◆ TASK A ◆
Decide whether each statement below agrees with the historical context excerpt. Answer yes or no for each, quoting the words of the text that settle it: (i) The Tet Offensive began on January 30th, 1968. (ii) US troops remained in Vietnam until the war ended in 1975. (iii) More than 1 million people fled Vietnam, Laos, and Cambodia by boat.
◆ TASK B ◆
According to the historical context excerpt, how many people did the North Vietnamese forces kill in Hue?
◆ TASK C ◆
Reproduce the passage of the historical context excerpt starting at "While the Vietnam" and ending at "29 Nov. 2007).".

◆ EXCERPT ◆
Content Warning: This section of the guide includes discussion of physical abuse, emotional abuse, graphic violence, and death.

Historical Context: The Vietnam War

The novel’s narrative is rooted in the Vietnam War era, incorporating real historical elements such as CIA covert operations, psychological warfare, and Cold War geopolitics. Psychological Operations or Psy Ops were used extensively during the Vietnam War, their aim being to confound the North Vietnamese forces by weaponizing local beliefs. In one instance, US troops broadcast recordings of sobbing, tortured sounds to make it seem that the souls of dead Vietcong (VC) operatives were in pain, urging their living fellows to surrender. The tapes manipulated the local belief that the souls of those not buried in their homeland would remain unhappy and restless. In the novel, the colonel plans to learn the folklore of the Vietnamese, apparently for similar purposes.


The colonel’s idea of using Trung as a double agent draws from real-life covert operations. Covert operations during the Vietnam War involved secretly training local groups or individuals to fight or infiltrate the North Vietnamese Army (PAVN) and the VC. What made Psy Ops and covert operations so crucial in the Vietnam War was the difficulty of defeating the North Vietnamese forces through conventional warfare. The PAVN and the VC had the advantage of territory, with the VC often moving through a network of tunnels under forests and jungles. Although the US government claimed it had the upper hand in Vietnam, the Tet Offensive of 1968 destroyed that illusion for the US people.


The Tet Offensive was undertaken by the North Vietnamese Army and the Vietcong, who made surprise attacks on the South Vietnamese Army and US forces beginning on January 30th, 1968. Since the US forces were unprepared for the offensive, the Americans and the South Vietnamese suffered many casualties, with thousands wounded, and hundreds of thousands displaced, as Nguyen Qui Duc writes for the Smithsonian (Qui Duc, Nguyen. “Revisiting Vietnam 50 Years After the Tet Offensive.” The Smithsonian Magazine, Jan. 2018). The North Vietnamese forces also killed close to 3,000 people in Hue in Central Vietnam, burying them in mass graves (Dror, Olga. “Learning From the Hue Massacre.” The New York Times, Feb. 2018). The US retaliated by nearly eliminating all VC outfits, reporting 40,000 enemy casualties (Qui Duc). Even though the US army’s retaliatory response was a decisive victory against the VC, it was seen as a loss of face back home for the army. The American public became convinced that the Vietnam War was pointless, and the US government was pressured to scale back military involvement in Vietnam.


While the Vietnam War ended in 1975 (US troops had withdrawn completely in 1973), the horrors for the Vietnamese people were far from over. The war precipitated a refugee crisis, with over 1 million people escaping Vietnam, Laos, and Cambodia by boat to seek asylum in the US and other countries. Further, the use of chemical warfare during the conflict led to widespread congenital conditions and genetic and epigenetic mutations, which continue to manifest in the descendants of survivors. Informed by this context, the Tree of Smoke is often regarded as an antiwar novel, for it is critical not just of the Vietnam conflict, but also of later American forays onto foreign soil (Jones, Thomas. “Rut After Rut After Rut.” London Review of Books, 29 Nov. 2007).

◆ LISTED ENTRIES ◆
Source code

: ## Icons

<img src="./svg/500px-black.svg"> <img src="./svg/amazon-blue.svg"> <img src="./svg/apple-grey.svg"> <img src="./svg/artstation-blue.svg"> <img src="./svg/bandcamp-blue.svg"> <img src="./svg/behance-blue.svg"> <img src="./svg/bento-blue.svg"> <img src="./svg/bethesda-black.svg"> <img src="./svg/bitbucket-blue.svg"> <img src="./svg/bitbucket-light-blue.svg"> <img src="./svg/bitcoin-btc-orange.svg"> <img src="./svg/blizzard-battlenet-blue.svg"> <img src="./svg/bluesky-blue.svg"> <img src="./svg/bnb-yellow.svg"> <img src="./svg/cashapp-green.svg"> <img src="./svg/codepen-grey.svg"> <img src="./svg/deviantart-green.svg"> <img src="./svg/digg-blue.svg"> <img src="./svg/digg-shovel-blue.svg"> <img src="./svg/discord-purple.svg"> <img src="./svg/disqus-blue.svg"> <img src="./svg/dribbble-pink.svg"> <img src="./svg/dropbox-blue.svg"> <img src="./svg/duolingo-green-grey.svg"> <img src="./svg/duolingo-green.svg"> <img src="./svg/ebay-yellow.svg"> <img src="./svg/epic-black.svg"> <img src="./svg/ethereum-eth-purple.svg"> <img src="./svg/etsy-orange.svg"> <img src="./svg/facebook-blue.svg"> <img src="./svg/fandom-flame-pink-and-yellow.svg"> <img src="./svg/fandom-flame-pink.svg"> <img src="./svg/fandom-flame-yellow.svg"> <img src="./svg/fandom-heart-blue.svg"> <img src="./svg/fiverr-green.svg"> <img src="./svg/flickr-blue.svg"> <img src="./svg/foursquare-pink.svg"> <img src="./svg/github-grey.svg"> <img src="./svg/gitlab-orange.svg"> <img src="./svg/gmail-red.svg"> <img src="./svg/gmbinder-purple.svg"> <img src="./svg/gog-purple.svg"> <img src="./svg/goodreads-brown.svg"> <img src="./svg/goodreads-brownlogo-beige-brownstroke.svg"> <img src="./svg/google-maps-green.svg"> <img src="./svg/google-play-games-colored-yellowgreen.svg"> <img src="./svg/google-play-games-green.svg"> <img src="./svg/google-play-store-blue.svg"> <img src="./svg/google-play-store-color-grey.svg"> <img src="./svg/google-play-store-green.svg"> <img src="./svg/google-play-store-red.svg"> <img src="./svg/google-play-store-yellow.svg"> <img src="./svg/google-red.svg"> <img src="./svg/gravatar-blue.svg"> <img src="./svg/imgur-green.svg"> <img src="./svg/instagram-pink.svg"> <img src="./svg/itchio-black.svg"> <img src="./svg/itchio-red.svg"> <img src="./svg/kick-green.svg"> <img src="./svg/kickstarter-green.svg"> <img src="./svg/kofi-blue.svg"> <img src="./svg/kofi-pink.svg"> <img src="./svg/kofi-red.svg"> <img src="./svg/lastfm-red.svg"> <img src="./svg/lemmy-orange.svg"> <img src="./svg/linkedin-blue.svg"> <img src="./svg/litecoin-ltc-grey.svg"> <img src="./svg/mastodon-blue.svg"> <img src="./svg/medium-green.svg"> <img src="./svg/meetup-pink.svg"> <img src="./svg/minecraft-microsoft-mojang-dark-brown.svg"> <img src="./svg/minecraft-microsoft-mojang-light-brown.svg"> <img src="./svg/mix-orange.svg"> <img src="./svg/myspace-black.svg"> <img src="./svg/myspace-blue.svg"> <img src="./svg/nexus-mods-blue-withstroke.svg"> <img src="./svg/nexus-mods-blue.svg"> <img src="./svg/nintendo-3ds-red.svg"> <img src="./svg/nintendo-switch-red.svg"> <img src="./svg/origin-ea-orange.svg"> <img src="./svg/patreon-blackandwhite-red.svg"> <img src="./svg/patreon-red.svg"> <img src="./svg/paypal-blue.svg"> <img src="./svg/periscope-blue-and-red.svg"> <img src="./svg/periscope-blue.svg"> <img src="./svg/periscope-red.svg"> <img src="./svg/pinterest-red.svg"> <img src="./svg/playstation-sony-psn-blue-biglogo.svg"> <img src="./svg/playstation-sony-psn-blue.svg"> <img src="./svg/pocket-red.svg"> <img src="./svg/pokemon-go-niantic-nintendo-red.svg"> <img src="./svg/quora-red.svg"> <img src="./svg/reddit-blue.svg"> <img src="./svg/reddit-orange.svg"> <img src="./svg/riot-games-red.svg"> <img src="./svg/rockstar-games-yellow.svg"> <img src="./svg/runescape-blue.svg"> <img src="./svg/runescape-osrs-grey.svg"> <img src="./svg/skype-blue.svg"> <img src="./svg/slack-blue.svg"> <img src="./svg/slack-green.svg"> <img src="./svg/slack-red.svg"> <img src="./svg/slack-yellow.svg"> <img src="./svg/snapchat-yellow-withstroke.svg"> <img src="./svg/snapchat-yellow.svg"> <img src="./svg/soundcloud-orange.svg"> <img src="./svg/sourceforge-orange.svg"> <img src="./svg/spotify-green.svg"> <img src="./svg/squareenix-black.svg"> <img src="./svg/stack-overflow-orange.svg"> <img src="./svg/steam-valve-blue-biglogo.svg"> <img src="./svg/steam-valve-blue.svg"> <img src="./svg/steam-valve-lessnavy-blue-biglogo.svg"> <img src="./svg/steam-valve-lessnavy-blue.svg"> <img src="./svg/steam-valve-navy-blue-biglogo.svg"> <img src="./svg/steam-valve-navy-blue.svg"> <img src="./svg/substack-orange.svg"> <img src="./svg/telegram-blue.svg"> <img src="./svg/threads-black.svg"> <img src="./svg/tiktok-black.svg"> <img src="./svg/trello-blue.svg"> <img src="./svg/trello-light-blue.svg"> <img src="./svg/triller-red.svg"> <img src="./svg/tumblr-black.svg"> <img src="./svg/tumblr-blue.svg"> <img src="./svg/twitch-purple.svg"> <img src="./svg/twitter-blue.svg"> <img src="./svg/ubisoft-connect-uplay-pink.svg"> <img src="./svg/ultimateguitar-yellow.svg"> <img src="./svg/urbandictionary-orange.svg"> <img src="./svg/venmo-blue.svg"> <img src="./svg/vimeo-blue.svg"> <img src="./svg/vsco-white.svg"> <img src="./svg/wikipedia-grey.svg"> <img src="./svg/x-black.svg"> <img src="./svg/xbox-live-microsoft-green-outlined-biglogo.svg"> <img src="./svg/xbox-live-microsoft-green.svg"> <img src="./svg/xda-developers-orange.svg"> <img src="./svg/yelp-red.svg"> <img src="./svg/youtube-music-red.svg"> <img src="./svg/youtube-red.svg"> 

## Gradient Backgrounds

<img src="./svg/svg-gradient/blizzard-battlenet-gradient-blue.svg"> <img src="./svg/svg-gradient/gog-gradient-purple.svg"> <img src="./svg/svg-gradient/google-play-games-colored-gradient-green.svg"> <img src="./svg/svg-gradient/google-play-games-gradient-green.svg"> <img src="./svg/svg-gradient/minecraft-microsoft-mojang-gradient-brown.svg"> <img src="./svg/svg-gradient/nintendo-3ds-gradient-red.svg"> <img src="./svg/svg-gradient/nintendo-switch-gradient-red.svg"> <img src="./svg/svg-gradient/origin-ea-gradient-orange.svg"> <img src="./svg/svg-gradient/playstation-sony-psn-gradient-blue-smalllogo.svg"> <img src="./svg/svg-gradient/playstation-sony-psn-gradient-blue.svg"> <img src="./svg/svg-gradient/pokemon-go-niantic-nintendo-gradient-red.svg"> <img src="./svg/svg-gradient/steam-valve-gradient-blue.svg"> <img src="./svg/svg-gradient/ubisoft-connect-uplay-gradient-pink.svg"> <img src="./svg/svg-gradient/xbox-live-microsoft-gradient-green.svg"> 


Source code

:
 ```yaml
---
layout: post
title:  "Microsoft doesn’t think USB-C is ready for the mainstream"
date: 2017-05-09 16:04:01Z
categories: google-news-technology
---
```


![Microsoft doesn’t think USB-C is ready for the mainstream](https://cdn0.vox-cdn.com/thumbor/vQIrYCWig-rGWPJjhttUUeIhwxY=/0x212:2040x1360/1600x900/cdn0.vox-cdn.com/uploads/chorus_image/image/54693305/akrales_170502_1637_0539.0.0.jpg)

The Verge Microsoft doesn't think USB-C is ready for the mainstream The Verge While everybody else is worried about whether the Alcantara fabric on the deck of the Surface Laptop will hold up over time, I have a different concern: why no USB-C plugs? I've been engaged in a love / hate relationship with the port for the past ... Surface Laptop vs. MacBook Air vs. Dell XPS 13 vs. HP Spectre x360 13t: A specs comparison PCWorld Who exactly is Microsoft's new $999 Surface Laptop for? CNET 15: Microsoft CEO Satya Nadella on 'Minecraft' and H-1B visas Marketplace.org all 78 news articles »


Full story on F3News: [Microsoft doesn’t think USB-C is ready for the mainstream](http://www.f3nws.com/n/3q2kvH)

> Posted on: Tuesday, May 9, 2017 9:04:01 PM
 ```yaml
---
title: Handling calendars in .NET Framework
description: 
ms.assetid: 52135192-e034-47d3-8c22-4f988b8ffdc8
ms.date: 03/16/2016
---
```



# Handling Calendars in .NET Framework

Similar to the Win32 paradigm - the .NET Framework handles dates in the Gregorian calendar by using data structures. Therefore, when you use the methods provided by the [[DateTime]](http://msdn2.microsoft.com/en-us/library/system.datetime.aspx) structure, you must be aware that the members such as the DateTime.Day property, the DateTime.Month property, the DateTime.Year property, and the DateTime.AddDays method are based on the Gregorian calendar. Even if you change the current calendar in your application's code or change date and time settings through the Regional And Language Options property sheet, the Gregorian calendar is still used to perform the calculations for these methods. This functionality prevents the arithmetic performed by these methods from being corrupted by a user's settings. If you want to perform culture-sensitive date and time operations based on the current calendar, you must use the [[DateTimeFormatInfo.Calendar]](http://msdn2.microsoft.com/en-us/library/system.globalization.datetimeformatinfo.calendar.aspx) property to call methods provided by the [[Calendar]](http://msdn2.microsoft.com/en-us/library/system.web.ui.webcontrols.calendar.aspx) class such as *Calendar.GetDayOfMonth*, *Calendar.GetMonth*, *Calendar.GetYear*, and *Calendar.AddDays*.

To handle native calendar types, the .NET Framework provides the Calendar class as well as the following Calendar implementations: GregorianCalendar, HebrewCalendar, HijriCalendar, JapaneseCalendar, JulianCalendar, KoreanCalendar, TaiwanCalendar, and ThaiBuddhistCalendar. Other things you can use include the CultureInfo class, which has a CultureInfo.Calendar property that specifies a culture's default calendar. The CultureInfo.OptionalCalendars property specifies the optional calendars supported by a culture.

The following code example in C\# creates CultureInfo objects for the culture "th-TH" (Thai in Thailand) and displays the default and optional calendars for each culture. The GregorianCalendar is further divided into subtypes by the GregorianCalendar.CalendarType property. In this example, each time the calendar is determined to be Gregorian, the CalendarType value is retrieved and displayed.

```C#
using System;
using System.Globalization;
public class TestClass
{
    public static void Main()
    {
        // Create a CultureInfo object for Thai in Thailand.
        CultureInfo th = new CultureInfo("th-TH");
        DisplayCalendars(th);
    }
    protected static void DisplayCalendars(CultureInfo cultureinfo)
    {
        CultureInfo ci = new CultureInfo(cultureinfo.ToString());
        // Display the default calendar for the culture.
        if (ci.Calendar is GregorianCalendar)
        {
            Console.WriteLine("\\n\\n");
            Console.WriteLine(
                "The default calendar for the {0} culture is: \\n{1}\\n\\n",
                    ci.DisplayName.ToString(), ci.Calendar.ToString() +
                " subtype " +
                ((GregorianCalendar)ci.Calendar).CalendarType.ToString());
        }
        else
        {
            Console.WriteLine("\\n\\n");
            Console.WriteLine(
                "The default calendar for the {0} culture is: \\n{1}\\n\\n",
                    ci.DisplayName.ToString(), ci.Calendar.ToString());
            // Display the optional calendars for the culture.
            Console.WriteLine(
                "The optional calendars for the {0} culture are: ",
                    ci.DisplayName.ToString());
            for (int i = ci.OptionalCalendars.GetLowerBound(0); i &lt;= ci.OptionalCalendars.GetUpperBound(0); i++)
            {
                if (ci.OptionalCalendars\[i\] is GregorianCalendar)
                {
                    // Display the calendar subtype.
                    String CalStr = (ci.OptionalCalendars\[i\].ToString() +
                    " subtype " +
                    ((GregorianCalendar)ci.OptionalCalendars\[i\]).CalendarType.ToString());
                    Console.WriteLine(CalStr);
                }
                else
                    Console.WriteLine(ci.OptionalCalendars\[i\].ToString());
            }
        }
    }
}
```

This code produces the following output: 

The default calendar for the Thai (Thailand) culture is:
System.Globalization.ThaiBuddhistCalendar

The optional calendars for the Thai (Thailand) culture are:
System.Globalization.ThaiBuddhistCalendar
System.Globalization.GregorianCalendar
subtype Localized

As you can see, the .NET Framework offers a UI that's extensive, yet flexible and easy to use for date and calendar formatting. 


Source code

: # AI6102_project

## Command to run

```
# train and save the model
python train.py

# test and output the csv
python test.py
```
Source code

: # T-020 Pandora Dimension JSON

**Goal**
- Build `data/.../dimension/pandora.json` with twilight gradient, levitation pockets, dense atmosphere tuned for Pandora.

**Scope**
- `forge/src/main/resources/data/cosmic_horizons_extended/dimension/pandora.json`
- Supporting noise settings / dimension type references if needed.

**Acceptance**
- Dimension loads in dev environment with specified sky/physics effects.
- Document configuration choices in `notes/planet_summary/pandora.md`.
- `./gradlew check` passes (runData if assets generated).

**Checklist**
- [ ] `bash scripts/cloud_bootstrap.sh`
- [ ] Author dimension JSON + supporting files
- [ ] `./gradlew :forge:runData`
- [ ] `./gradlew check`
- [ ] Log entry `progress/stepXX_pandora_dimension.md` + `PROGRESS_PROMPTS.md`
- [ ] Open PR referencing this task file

◆ YOUR RESPONSE A ◆
(i) Yes: "beginning on January 30th, 1968"
(ii) No: "US troops had withdrawn completely in 1973"
(iii) Yes: "with over 1 million people escaping Vietnam, Laos, and Cambodia by boat"

◆ YOUR RESPONSE B ◆
Close to 3,000 people.

◆ YOUR RESPONSE C ◆
While the Vietnam War ended in 1975 (US troops had withdrawn completely in 1973), the horrors for the Vietnamese people were far from over. The war precipitated a refugee crisis, with over 1 million people escaping Vietnam, Laos, and Cambodia by boat to seek asylum in the US and other countries. Further, the use of chemical warfare during the conflict led to widespread congenital conditions and genetic and epigenetic mutations, which continue to manifest in the descendants of survivors. Informed by this context, the Tree of Smoke is often regarded as an antiwar novel, for it is critical not just of the Vietnam conflict, but also of later American forays onto foreign soil (Jones, Thomas. “Rut After Rut After Rut.” London Review of Books, 29 Nov. 2007).